JOB ITEM
Please find every line in the entries below that contains the string "құрылымы", and copy it.

DATA
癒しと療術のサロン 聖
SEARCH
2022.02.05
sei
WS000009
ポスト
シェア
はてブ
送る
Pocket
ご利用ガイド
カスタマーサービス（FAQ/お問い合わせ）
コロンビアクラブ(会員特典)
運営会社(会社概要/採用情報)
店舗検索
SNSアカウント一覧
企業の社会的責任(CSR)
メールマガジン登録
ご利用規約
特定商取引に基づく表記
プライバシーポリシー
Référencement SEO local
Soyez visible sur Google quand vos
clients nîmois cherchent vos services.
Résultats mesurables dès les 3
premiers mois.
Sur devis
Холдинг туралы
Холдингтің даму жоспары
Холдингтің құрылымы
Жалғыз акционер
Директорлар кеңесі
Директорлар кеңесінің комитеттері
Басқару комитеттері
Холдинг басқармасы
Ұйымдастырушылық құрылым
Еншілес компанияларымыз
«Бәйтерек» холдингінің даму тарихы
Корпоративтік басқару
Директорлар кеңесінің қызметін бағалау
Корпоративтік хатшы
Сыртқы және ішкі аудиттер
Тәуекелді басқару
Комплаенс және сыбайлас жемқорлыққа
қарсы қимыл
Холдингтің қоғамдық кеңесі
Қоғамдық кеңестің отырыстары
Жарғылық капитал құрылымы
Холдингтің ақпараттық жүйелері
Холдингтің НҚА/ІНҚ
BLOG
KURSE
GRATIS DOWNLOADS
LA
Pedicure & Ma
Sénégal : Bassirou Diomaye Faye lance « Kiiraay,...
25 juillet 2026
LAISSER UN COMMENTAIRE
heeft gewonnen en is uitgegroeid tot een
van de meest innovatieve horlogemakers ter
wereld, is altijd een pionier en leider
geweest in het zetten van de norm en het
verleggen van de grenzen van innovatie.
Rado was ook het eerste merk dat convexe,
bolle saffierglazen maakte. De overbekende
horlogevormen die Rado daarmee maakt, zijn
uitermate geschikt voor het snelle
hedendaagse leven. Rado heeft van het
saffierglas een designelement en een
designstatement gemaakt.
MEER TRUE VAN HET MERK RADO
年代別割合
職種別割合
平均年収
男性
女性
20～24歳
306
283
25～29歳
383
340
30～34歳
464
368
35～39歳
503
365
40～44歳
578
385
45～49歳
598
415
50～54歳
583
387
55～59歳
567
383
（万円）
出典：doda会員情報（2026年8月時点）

EXERCISE OUTPUT
Холдингтің құрылымы
Жарғылық капитал құрылымы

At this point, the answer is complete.